I remember the day I found out we were having our first child. Within minutes, every single item we aspired to own or acquire shifted in value. Golf clubs were replaced by baby buggies; vacations by three-bedroom homes.

This kind of sudden transformation occurs to many consumers every day. Within moments, a life event alters what is important to us and our priorities change. It is called temporal relevance, and it is a key behavioral dimension that marketers can use to gain contextual understanding of consumers. I wrote about temporal relevance, along with three other key doors to relevance, in The Loyalty Leap, as well as in an earlier blog item.

Through temporal relevance, marketers identify life events that help to indicate behavior, such as a first child or a move to a new house. In fact, as life changes go, New Movers ­are a jackpot of consumer behavioral changes – thousands of dollars worth per household, according to recent research by our sister company, Epsilon.

In Epsilon’s 2012 New Mover Report, each time a consumer or family changes residence, they spend an average of $9,000 on goods and services. That is a lot of opportunity, and it is not uncommon or hard to track. The U.S. Census Bureau reports that 17 percent of Americans move each year and, according to the report, households change location every five years on average.

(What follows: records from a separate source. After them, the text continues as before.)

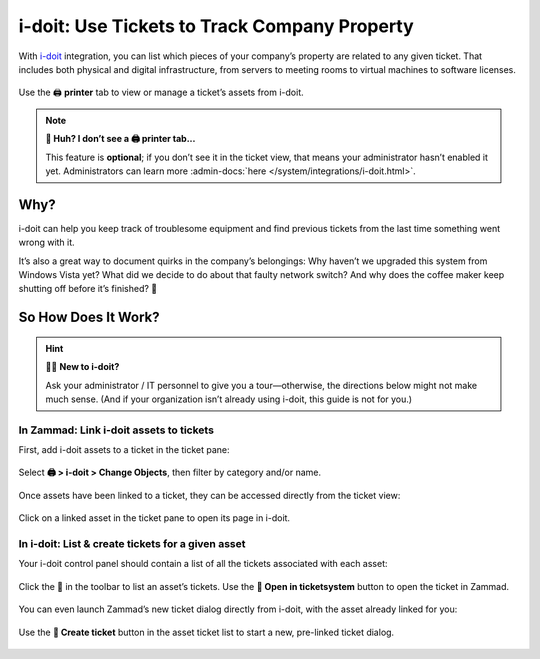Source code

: i-doit: Use Tickets to Track Company Property
=============================================

With `i-doit <https://www.i-doit.com/>`_ integration,
you can list which pieces of your company’s property
are related to any given ticket.
That includes both physical and digital infrastructure,
from servers to meeting rooms to virtual machines to software licenses.

.. figure:: /images/extras/i-doit-track-company-property/ticket-with-assets.png
   :alt: (Screenshot) The i-doit integration menu in the ticket view
   :scale: 50%
   :align: center

   Use the 🖨 **printer** tab to view or manage a ticket’s assets from i-doit.

.. note:: **🤔 Huh? I don’t see a 🖨 printer tab...**

   This feature is **optional**;
   if you don’t see it in the ticket view,
   that means your administrator hasn’t enabled it yet.
   Administrators can learn more
   :admin-docs:`here </system/integrations/i-doit.html>`.

Why?
----

i-doit can help you keep track of troublesome equipment
and find previous tickets from the last time something went wrong with it.

It’s also a great way to document quirks in the company’s belongings:
Why haven’t we upgraded this system from Windows Vista yet?
What did we decide to do about that faulty network switch?
And why does the coffee maker keep shutting off before it’s finished? 🤬

So How Does It Work?
--------------------

.. hint:: 👨‍💻 **New to i-doit?**

   Ask your administrator / IT personnel to give you a tour—otherwise,
   the directions below might not make much sense.
   (And if your organization isn’t already using i-doit,
   this guide is not for you.)

In Zammad: Link i-doit assets to tickets
^^^^^^^^^^^^^^^^^^^^^^^^^^^^^^^^^^^^^^^^

First, add i-doit assets to a ticket in the ticket pane:

.. figure:: /images/extras/i-doit-track-company-property/add-ticket-with-idoit-asset_via-zammad.gif
   :alt: (Screencast) Create a new ticket and link it to an i-doit asset
   :align: center

   Select **🖨 > i-doit > Change Objects**, then filter by category and/or name.

Once assets have been linked to a ticket, they can be accessed directly from the ticket view:

.. figure:: /images/extras/i-doit-track-company-property/quickjump-ticket-with-idoit-asset_via-zammad.gif
   :alt: (Screencast) Access an i-doit asset directly from the Zammad ticket view
   :align: center

   Click on a linked asset in the ticket pane to open its page in i-doit.

In i-doit: List & create tickets for a given asset
^^^^^^^^^^^^^^^^^^^^^^^^^^^^^^^^^^^^^^^^^^^^^^^^^^^

Your i-doit control panel should contain
a list of all the tickets associated with each asset:

.. figure:: /images/extras/i-doit-track-company-property/quickjump-ticket-with-idoit-asset_via-idoit.gif
   :alt: (Screencast) See a list of all tickets for an asset in i-doit
   :align: center

   Click the 💬 in the toolbar to list an asset’s tickets.
   Use the **🔗 Open in ticketsystem** button to open the ticket in Zammad.

You can even launch Zammad’s new ticket dialog directly from i-doit,
with the asset already linked for you:

.. figure:: /images/extras/i-doit-track-company-property/add-ticket-with-idoit-asset_via-idoit.gif
   :alt: (Screencast) Launch the new ticket dialog from within i-doit
   :align: center

   Use the **📄 Create ticket** button in the asset ticket list
   to start a new, pre-linked ticket dialog.
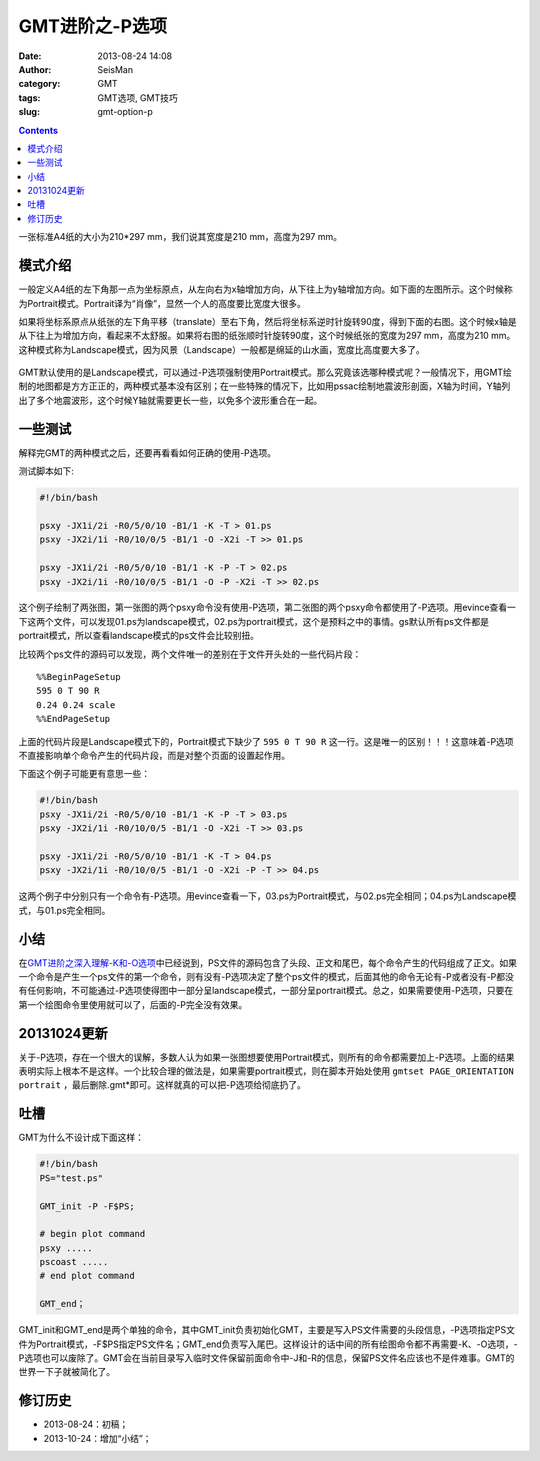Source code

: GMT进阶之-P选项
###############

:date: 2013-08-24 14:08
:author: SeisMan
:category: GMT
:tags: GMT选项, GMT技巧
:slug: gmt-option-p

.. contents::

一张标准A4纸的大小为210\*297 mm，我们说其宽度是210 mm，高度为297 mm。

模式介绍
========

一般定义A4纸的左下角那一点为坐标原点，从左向右为x轴增加方向，从下往上为y轴增加方向。如下面的左图所示。这个时候称为Portrait模式。Portrait译为“肖像”，显然一个人的高度要比宽度大很多。

如果将坐标系原点从纸张的左下角平移（translate）至右下角，然后将坐标系逆时针旋转90度，得到下面的右图。这个时候x轴是从下往上为增加方向，看起来不太舒服。如果将右图的纸张顺时针旋转90度，这个时候纸张的宽度为297 mm，高度为210 mm。这种模式称为Landscape模式，因为风景（Landscape）一般都是绵延的山水画，宽度比高度要大多了。

.. figure:: /images/2013082401.jpg
   :align: center
   :alt: mode
   :width: 600 px

GMT默认使用的是Landscape模式，可以通过-P选项强制使用Portrait模式。那么究竟该选哪种模式呢？一般情况下，用GMT绘制的地图都是方方正正的，两种模式基本没有区别；在一些特殊的情况下，比如用pssac绘制地震波形剖面，X轴为时间，Y轴列出了多个地震波形，这个时候Y轴就需要更长一些，以免多个波形重合在一起。

一些测试
========

解释完GMT的两种模式之后，还要再看看如何正确的使用-P选项。

测试脚本如下:

.. code-block:: bash

 #!/bin/bash

 psxy -JX1i/2i -R0/5/0/10 -B1/1 -K -T > 01.ps
 psxy -JX2i/1i -R0/10/0/5 -B1/1 -O -X2i -T >> 01.ps

 psxy -JX1i/2i -R0/5/0/10 -B1/1 -K -P -T > 02.ps
 psxy -JX2i/1i -R0/10/0/5 -B1/1 -O -P -X2i -T >> 02.ps

这个例子绘制了两张图，第一张图的两个psxy命令没有使用-P选项，第二张图的两个psxy命令都使用了-P选项。用evince查看一下这两个文件，可以发现01.ps为landscape模式，02.ps为portrait模式，这个是预料之中的事情。gs默认所有ps文件都是portrait模式，所以查看landscape模式的ps文件会比较别扭。

比较两个ps文件的源码可以发现，两个文件唯一的差别在于文件开头处的一些代码片段：

::

    %%BeginPageSetup
    595 0 T 90 R
    0.24 0.24 scale
    %%EndPageSetup

上面的代码片段是Landscape模式下的，Portrait模式下缺少了 ``595 0 T 90 R`` 这一行。这是唯一的区别！！！这意味着-P选项不直接影响单个命令产生的代码片段，而是对整个页面的设置起作用。

下面这个例子可能更有意思一些：

.. code-block:: bash

 #!/bin/bash
 psxy -JX1i/2i -R0/5/0/10 -B1/1 -K -P -T > 03.ps
 psxy -JX2i/1i -R0/10/0/5 -B1/1 -O -X2i -T >> 03.ps

 psxy -JX1i/2i -R0/5/0/10 -B1/1 -K -T > 04.ps
 psxy -JX2i/1i -R0/10/0/5 -B1/1 -O -X2i -P -T >> 04.ps

这两个例子中分别只有一个命令有-P选项。用evince查看一下，03.ps为Portrait模式，与02.ps完全相同；04.ps为Landscape模式，与01.ps完全相同。

小结
====

在\ `GMT进阶之深入理解-K和-O选项 <{filename} /GMT/2013-07-06_gmt-option-ko.rst>`_\ 中已经说到，PS文件的源码包含了头段、正文和尾巴，每个命令产生的代码组成了正文。如果一个命令是产生一个ps文件的第一个命令，则有没有-P选项决定了整个ps文件的模式，后面其他的命令无论有-P或者没有-P都没有任何影响，不可能通过-P选项使得图中一部分呈landscape模式，一部分呈portrait模式。总之，如果需要使用-P选项，只要在第一个绘图命令里使用就可以了，后面的-P完全没有效果。

20131024更新
============

关于-P选项，存在一个很大的误解，多数人认为如果一张图想要使用Portrait模式，则所有的命令都需要加上-P选项。上面的结果表明实际上根本不是这样。一个比较合理的做法是，如果需要portrait模式，则在脚本开始处使用 ``gmtset PAGE_ORIENTATION  portrait`` ，最后删除.gmt*即可。这样就真的可以把-P选项给彻底扔了。

吐槽
====

GMT为什么不设计成下面这样：

.. code-block:: bash

 #!/bin/bash
 PS="test.ps"

 GMT_init -P -F$PS;

 # begin plot command
 psxy .....
 pscoast .....
 # end plot command

 GMT_end；

GMT_init和GMT_end是两个单独的命令，其中GMT_init负责初始化GMT，主要是写入PS文件需要的头段信息，-P选项指定PS文件为Portrait模式，-F$PS指定PS文件名；GMT_end负责写入尾巴。这样设计的话中间的所有绘图命令都不再需要-K、-O选项，-P选项也可以废除了。GMT会在当前目录写入临时文件保留前面命令中-J和-R的信息，保留PS文件名应该也不是件难事。GMT的世界一下子就被简化了。

修订历史
========

-  2013-08-24：初稿；
-  2013-10-24：增加“小结”；
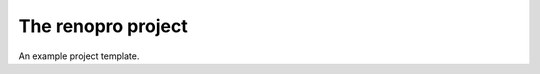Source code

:The renopro project
====================

An example project template.

.. autosummary::
   :toctree: _autosummary
   :recursive:

    renopro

Securing the wallet share of these New Movers means engaging them a few months before or after the move. But how do you do that? New Movers are apt to change brands – the ratio is 2:1 or higher, compared with non-movers, the report states. That presents vulnerability for some brands, but an opportunity for others.

For instance, 60 percent of New Movers change their service providers, according to the report, and in almost all product categories of the survey, at least 20 percent of New Movers change their current products and services.

As far as referrals to these new brands, may New Movers are getting it from friends or family. According to the study, 41 percent of New Movers prefer word of mouth as their information source. Roughly one-third like email; followed by direct mail (31 percent); newspapers (28percent); and social media (14 percent).

The challenge in planning an engagement strategy, though, goes beyond getting the word out. Think of the New Mover being a little like a jump ball in basketball. The move is a point where convenience-oriented purchases like groceries, pharmacy, dry cleaning and even banking could be at risk to customer switching behavior. Similarly, think about how much of that $9,000 is linked to services or to projects like painting rooms or renovating bathrooms.

Wouldn’t it be great to participate in that economy?

So it’s not just about preferred channels of communication and simply bombarding the customer with products or services. It’s got to also be about thinking through how your business participates in the “mover economy” and where you may have risks or opportunities.

Commit to this line of thought, and your welcome wagon will be hitching itself to new or improved customer engagement.